── Document excerpt ──
How was this demonstrated? I'm almost sure that algorithms have been developed that can perform inductive and deductive reasoning. But then again, maybe I misunderstand what you mean by "mathematical inductive reasoning".
Simply asserting that consciousness is somehow primal to the universe and may be a new state of matter is not really an explanation at all.
True.
For starters it does nothing to explain the concept of “perceiver” and the “perceived”. Personally, I beleive that consciousness and how it works will forever elude us for the simple reason that we depend on it for our understanding in the first place.
───
── Data extracts ──
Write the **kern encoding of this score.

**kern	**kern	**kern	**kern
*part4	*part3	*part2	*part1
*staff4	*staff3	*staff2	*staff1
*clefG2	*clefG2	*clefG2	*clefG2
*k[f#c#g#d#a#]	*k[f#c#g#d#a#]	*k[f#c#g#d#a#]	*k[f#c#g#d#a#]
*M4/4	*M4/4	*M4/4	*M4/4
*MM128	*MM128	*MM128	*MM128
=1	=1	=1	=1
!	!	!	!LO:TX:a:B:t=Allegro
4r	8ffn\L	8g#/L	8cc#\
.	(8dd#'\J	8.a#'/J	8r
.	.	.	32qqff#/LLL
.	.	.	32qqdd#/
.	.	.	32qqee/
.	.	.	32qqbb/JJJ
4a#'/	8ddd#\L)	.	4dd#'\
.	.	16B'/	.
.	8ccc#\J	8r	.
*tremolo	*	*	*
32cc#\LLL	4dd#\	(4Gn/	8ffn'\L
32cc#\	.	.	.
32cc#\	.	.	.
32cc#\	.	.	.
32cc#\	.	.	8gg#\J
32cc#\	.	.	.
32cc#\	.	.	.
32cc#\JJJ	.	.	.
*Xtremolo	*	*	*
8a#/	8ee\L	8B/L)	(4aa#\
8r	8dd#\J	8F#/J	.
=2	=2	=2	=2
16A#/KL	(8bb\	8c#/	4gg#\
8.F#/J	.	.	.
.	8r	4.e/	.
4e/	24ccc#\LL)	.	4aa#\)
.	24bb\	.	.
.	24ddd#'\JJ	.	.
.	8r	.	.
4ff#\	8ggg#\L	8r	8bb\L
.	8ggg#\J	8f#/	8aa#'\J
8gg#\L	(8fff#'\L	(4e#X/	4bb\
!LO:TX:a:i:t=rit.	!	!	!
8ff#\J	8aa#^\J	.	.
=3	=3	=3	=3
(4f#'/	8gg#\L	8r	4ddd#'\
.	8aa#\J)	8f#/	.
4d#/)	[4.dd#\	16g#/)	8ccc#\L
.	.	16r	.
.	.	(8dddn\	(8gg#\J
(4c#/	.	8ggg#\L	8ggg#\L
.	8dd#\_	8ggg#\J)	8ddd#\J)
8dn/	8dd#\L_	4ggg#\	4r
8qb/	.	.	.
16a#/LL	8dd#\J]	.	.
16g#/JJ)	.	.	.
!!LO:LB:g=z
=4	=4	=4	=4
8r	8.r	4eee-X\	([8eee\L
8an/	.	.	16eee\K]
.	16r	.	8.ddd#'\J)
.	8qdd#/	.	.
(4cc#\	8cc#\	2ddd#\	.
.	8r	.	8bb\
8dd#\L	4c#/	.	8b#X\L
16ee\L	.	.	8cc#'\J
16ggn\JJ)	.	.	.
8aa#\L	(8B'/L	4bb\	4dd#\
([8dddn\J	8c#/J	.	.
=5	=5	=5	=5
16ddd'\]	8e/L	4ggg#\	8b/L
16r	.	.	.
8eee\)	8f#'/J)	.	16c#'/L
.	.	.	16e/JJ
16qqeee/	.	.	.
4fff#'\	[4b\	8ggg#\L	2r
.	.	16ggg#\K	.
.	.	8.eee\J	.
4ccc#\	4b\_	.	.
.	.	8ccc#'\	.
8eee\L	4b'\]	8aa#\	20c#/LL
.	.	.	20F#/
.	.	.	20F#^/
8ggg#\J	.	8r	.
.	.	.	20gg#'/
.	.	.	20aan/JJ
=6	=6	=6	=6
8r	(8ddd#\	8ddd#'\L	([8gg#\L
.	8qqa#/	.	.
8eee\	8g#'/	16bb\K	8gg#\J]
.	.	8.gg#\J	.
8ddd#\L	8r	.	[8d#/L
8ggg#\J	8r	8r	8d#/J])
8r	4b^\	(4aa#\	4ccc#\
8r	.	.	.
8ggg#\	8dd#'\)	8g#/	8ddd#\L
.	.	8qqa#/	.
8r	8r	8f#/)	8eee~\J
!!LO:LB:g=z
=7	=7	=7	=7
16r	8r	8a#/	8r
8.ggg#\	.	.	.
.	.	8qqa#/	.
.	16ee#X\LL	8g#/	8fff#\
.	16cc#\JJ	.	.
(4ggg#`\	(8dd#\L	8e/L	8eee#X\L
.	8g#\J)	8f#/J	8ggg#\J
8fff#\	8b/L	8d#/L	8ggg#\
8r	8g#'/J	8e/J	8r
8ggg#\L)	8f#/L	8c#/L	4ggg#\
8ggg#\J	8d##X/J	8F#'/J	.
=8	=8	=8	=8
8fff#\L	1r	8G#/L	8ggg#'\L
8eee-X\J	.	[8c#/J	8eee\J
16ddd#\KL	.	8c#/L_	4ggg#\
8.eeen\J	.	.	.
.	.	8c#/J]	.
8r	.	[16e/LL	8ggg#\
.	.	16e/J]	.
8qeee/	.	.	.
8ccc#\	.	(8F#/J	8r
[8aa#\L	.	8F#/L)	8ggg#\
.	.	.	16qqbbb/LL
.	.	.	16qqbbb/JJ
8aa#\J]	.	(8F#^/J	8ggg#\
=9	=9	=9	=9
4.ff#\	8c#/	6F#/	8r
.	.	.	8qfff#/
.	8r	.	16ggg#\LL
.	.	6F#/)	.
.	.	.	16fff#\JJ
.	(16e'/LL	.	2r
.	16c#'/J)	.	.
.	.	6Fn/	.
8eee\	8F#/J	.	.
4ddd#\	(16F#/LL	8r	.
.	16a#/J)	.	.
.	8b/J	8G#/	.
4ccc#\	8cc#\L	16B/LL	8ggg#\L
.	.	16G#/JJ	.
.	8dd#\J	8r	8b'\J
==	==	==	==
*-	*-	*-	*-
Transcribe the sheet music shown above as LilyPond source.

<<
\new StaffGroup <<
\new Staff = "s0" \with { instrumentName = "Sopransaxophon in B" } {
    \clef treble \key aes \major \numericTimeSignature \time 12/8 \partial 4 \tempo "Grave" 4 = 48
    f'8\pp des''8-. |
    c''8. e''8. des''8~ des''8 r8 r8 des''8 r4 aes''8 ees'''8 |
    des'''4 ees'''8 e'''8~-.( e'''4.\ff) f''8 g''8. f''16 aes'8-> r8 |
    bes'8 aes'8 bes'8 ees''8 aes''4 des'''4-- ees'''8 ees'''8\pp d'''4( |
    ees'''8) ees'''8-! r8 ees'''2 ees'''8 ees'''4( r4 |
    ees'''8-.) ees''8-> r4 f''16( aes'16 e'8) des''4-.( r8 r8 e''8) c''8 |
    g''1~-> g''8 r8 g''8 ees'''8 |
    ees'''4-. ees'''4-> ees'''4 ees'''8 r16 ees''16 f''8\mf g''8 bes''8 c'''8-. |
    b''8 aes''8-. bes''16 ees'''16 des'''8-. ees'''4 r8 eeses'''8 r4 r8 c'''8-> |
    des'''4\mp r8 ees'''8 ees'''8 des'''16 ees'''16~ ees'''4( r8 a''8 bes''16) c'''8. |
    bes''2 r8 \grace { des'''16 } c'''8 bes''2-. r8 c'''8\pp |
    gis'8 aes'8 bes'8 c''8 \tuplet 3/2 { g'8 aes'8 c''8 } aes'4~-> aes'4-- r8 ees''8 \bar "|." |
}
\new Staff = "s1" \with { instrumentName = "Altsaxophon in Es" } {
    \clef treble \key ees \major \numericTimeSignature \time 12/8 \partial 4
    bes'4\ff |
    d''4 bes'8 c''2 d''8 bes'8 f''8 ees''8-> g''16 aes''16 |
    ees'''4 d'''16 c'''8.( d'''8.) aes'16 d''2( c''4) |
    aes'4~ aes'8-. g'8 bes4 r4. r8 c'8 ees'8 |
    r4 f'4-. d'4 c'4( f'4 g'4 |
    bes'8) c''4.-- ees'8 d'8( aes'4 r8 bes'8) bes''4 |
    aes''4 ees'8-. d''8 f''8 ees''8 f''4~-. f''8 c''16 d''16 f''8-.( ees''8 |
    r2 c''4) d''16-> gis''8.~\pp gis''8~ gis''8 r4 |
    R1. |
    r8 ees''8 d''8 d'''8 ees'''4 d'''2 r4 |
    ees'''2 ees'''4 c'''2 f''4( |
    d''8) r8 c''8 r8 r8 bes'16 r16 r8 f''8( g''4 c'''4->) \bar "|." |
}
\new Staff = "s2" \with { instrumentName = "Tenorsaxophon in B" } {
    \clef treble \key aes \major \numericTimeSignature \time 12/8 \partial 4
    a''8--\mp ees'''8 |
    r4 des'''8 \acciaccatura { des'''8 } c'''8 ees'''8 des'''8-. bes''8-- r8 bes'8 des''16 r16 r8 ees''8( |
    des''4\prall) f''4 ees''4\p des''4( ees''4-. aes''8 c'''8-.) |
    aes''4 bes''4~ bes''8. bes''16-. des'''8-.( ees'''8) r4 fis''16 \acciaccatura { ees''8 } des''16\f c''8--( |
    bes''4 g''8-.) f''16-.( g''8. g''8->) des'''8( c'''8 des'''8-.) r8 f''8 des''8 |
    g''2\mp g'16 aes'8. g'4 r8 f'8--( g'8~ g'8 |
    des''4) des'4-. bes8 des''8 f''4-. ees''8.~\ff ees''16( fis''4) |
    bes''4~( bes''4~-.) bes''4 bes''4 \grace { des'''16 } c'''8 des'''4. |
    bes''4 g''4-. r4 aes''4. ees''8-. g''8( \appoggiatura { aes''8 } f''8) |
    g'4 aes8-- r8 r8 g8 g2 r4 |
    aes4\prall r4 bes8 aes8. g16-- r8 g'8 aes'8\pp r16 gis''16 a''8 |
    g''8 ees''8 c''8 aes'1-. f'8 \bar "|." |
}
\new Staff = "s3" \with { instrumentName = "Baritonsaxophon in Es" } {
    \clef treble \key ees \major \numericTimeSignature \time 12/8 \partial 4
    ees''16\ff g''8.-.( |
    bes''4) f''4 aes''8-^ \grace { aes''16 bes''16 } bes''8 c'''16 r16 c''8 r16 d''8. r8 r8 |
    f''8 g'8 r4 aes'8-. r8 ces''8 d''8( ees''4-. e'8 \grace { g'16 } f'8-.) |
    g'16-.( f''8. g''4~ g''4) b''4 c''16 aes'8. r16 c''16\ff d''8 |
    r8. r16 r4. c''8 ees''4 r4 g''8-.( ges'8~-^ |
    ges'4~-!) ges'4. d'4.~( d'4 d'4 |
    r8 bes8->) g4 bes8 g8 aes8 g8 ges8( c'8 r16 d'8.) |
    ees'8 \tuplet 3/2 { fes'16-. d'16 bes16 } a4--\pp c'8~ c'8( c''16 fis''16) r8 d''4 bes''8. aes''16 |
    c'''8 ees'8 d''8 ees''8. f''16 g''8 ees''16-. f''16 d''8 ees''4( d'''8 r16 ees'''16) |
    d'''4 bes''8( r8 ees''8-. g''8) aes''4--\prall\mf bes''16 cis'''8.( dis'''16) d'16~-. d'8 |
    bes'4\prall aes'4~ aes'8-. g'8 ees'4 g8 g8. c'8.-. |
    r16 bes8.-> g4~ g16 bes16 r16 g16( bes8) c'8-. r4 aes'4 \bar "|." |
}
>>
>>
───
• [Assignment]: Please rewrite the comment on consciousness from "How was this" to "explanation at all.", swapping "algorithms" for "computer programs". The items have no connection to the comment on consciousness.

• [Exercise output]:
How was this demonstrated? I'm almost sure that computer programs have been developed that can perform inductive and deductive reasoning. But then again, maybe I misunderstand what you mean by "mathematical inductive reasoning".
Simply asserting that consciousness is somehow primal to the universe and may be a new state of matter is not really an explanation at all.